C’était il y a quelques mois une « fake news » mais il y avait quand même baleine sous le gravillon. Ce n’est donc pas Hachette qui entre dans le capital de Delcourt mais la holding familiale Florac, actionnaire historique du groupe Louis Dreyfus, présidée par Marie-Jeanne Meyer et dirigée en Europe par Léopold Meyer. L’investissement serait purement financier, Florac accompagnant l’entreprise dans son développement sans intervenir dans le management d’une société qui marche plutôt bien déjà : « Florac investit des montants unitaires compris entre 20 et 150 millions d’euros (fonds propres et quasi fond propres), dit le communiqué, avec un horizon de sortie flexible, aux côtés de fondateurs, dirigeants et partenaires stratégiques, dans des entreprises à fort potentiel de croissance et administrées par d’excellentes équipes de management. »
Depuis sa création en 1986, Guy Delcourt a plutôt bien mené sa barque. De son premier succès « La Bande à Renaud » à un catalogue aujourd’hui largement diversifié dans la BD, les comics et les mangas, diffusé par une équipe de vente en propre (le diffuseur Delsol), le groupe réalise un chiffre d’affaires de l’ordre de 80 à 100 millions d’euros répartis sur plus de 650 nouveautés annuelles (jeunesse, romans graphiques, séries classiques, comics, manga…) avec les labels Delcourt, Tonkam, Soleil, soit un catalogue cumulé de 9 500 titres. Avec ses 115 salariés basés à Paris et à Toulon, le Groupe Delcourt est le second éditeur de BD francophone.
Les moyens d’une ambition
Pourquoi ce rapprochement ? Simplement pour financer la croissance du groupe. Pour décoller, il faut du carburant. Or, Delcourt a des ambitions de « croisement », comme dit le communiqué, de la BD dans domaines culturels et artistiques : livres illustrés, produits dérivés liés aux univers du Groupe, romans jeunesse ou littérature (comme la création récente d’une collection de thrillers). En clair, de croître tous azimuts.
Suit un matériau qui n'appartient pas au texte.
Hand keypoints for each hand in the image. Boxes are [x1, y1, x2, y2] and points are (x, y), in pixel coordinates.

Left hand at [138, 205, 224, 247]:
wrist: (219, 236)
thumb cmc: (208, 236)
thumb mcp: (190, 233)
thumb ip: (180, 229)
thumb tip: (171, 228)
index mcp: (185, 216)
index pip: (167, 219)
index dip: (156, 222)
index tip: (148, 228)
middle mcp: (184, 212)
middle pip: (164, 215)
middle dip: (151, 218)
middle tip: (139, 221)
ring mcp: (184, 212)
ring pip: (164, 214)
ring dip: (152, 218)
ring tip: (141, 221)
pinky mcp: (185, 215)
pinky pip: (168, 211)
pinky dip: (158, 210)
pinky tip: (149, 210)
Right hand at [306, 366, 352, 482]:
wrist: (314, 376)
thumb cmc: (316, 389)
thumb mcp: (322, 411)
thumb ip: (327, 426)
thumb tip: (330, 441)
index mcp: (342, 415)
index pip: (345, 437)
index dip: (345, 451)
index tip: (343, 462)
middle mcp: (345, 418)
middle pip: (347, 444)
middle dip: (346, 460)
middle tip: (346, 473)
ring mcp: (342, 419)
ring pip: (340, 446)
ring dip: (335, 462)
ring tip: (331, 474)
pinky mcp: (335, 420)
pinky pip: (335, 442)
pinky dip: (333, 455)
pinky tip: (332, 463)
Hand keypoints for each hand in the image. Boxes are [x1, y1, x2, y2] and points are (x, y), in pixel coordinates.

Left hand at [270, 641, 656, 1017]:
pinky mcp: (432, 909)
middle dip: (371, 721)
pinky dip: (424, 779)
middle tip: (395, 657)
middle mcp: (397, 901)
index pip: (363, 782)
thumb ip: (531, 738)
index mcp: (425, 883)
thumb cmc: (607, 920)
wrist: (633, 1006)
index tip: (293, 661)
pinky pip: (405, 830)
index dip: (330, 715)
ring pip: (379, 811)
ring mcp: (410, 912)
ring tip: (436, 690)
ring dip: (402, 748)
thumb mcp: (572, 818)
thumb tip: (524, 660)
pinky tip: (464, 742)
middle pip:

Le déploiement ces dernières années du groupe Media-Participations avec ses univers adaptés à l’écran (Valérian, Spirou, Gaston Lagaffe, Tamara, Zombillénium… rien qu’en 2017) et sa filiale de Mediatoon qui pilote des projets de parcs d’attraction thématiques comme le Parc Spirou en Provence, montrent bien la voie : aujourd’hui, la bande dessinée n’est plus seulement une activité éditoriale : c’est une exploitation à 360° qui influence des industries bien plus puissantes qu’elles : le cinéma, le jeu vidéo, les parcs de loisir, le jouet, la mode...
L’autre axe, le communiqué le fait bien comprendre, ce sont des « opérations de croissance externe ». Dans le domaine de l‘édition, comme Média-Participations l’a fait récemment avec le Groupe La Martinière-Le Seuil ? C’est bien possible : la tendance est à la fusion -les éditeurs ayant multiplié comme champignons sous la pluie- chaque groupe s’employant à atteindre la taille critique utile.
Mais aussi dans d’autres secteurs… Là encore, le modèle Disney ou encore Media-Participations est d’application : cette dernière a pris le contrôle de la société de jeux vidéo Hanuman et est entré dans le capital d’Ankama. Média est co-producteur de ses films et actionnaire de son parc d’attraction. Ces secteurs pèsent six à sept fois celui de l’édition et sont très dépendants des licences… détenues par les éditeurs et les ayants droits. Adossé à un groupe financier puissant, le groupe Delcourt peut afficher son ambition.